Мысль эта очень взволновала одного из гостей, красивого, голубоглазого студента с пушистыми волосами. Когда я входил в кабинет, студент летучей, танцующей походкой носился по комнате и говорил, охваченный радостным возбуждением, переходя с густого баса к тончайшему альту, то почти приседая, то подымаясь на цыпочки. Это был Андрей Белый. Я увидел его впервые в этот вечер. Другой гость, плотный, румяный брюнет, сидел в кресле, положив ногу на ногу. Он оказался С. М. Соловьевым. Больше гостей не было: „среды“ клонились уже к упадку».

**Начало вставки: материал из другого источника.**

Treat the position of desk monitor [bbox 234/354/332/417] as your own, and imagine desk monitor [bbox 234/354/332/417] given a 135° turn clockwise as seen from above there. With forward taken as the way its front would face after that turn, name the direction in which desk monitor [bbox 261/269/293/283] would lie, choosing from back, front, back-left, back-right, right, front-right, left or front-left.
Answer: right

Впервые увидев в этот день Андрея Белого, Ходасевич сохранил привязанность к нему и восхищение его поэзией и мыслительным даром на многие годы: «Он повлиял на меня сильнее кого бы то ни было из людей, которых я знал». И оттолкнул он впоследствии Ходасевича тоже достаточно больно — но многое ему прощалось за странное, полубезумное состояние его души тогда, в Берлине, в 1922 году. Простил его, по-видимому, в конце концов и Ходасевич, простил в душе, поскольку больше уже никогда не увидел… Но память о днях юности рядом с Андреем Белым, о бесконечных разговорах с ним о поэзии и сердечная привязанность к нему сохранились на всю жизнь. «Любовь к Белому, несмотря на ссору, „горестное вранье“ (по выражению Ходасевича) последней книги Белого — ничто не могло уничтожить или исказить ту огромную, безумную, сильнее смерти, любовь, которую он чувствовал к автору „Петербурга“, — писала Берберова. — В последней, бредовой ночи он говорил с Белым сквозь муку своих физических страданий и с ним предвкушал какую-то неведомую встречу».

Обычно перед смертью вспоминают о самых любимых людях, хотят проститься с ними, как, например, Пушкин с Екатериной Андреевной Карамзиной… Но все это будет потом. Пока перед молодым Владиславом — этот легкий, овеянный золотистыми волосами, окруженный их нимбом поэт, юный, светлый, восторженный, завораживающий какой-то неведомой силой гипнотизма, силой поэзии, превосходящей все на свете, стоящей выше всего на свете. Он — словно олицетворенная поэзия. Это как раз то, что молодому Ходасевичу необходимо сейчас. И это остается навсегда…

За чаем Андрей Белый читал свои стихи. Затем читал свои стихи Сергей Соловьев — и только что полученное от Блока «Жду я смерти близ денницы». Брюсов строго разбирал чужие стихи, потом прочел два своих.

«Разбирать стихи самого Брюсова, как я заметил, было не принято. Они должны были приниматься как заповеди. Наконец произошло то, чего я опасался: Брюсов предложил и мне прочитать „мое“. Я в ужасе отказался».